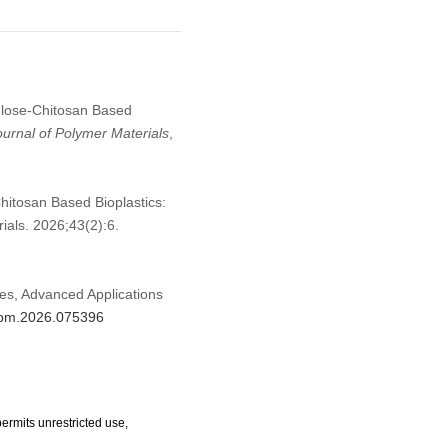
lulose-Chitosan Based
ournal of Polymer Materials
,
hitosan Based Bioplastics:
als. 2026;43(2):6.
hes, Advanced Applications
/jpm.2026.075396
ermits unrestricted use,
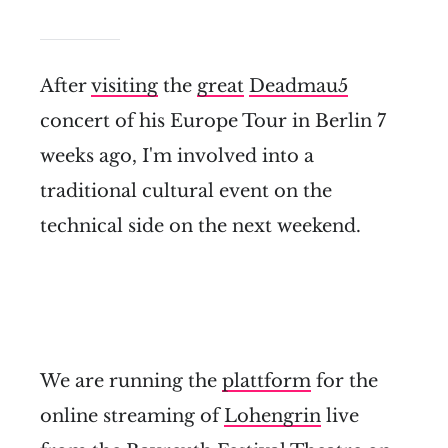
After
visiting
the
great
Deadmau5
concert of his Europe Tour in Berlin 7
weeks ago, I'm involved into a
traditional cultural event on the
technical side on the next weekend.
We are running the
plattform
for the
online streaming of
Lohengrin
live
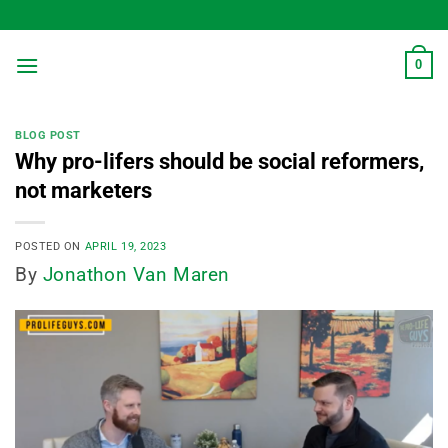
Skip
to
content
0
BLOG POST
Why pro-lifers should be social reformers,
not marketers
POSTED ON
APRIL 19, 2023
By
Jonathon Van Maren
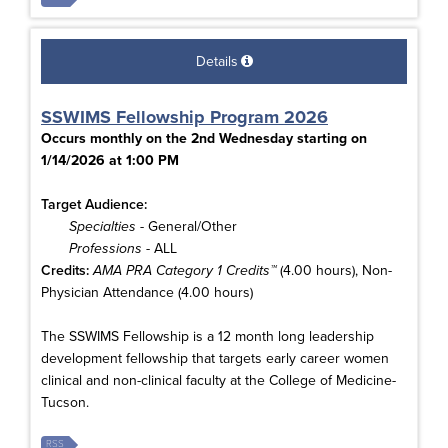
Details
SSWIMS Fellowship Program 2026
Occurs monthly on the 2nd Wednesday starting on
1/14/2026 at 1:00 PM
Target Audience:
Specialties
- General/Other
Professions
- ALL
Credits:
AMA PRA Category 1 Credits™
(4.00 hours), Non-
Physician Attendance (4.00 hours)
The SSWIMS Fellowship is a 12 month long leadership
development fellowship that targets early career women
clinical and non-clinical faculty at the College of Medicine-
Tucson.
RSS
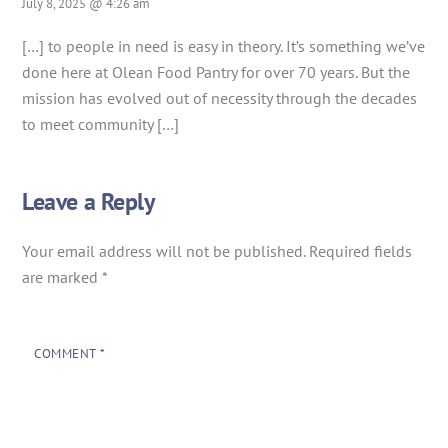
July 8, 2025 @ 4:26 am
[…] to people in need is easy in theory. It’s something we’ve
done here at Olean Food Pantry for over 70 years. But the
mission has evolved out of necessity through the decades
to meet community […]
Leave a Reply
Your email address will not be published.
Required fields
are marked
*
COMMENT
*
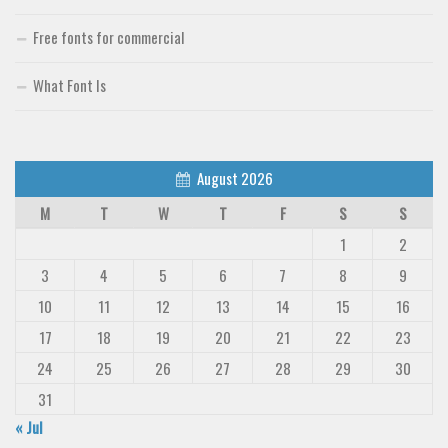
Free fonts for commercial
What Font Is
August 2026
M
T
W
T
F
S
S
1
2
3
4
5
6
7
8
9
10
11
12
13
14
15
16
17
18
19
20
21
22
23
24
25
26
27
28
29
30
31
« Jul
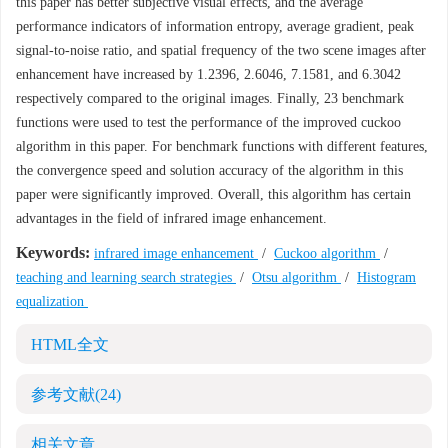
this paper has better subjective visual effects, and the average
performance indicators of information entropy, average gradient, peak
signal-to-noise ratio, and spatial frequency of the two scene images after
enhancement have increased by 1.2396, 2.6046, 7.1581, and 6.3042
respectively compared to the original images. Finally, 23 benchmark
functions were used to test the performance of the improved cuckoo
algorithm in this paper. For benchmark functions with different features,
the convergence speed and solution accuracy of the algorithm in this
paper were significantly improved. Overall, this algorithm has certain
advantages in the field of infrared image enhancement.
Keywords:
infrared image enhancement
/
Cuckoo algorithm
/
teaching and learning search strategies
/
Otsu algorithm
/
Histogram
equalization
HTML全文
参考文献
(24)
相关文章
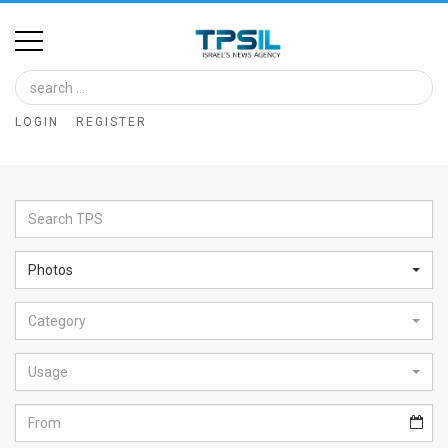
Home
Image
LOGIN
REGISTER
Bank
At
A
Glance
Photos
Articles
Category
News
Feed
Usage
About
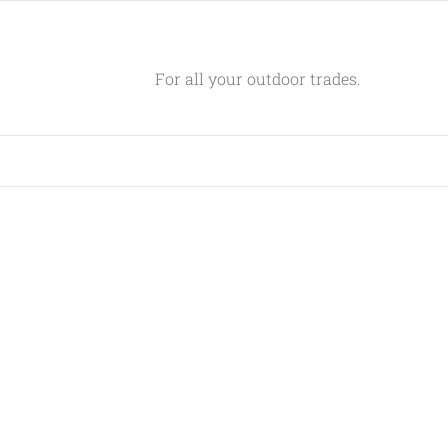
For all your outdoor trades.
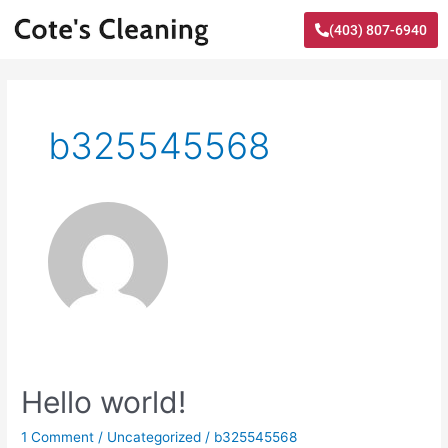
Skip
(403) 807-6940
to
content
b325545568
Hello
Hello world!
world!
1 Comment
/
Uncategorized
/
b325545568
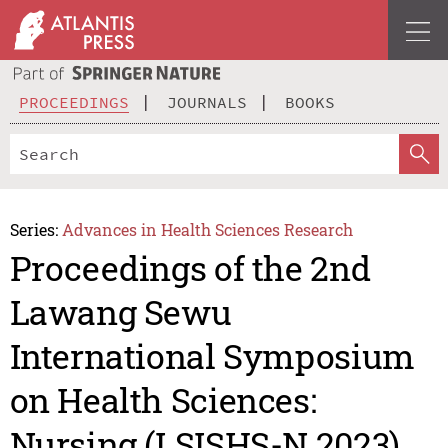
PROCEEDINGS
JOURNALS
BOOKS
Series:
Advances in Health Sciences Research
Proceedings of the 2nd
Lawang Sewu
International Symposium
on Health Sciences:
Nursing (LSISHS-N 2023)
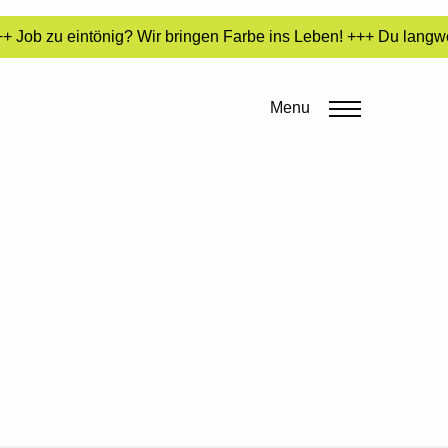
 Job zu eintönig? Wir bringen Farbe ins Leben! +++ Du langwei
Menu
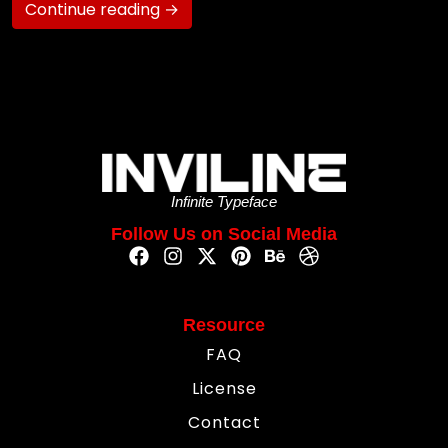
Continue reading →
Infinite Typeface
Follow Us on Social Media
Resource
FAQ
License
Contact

────────

## WHAT YOU SHOULD DO
Return every line from the one containing "Job zu eintönig?" down to the end of the data, reproducing each unchanged and omitting the pictures.

## SOLUTION BELOW
 Job zu eintönig? Wir bringen Farbe ins Leben! +++ Du langwei
Menu
Continue reading →
Infinite Typeface
Follow Us on Social Media
Resource
FAQ
License
Contact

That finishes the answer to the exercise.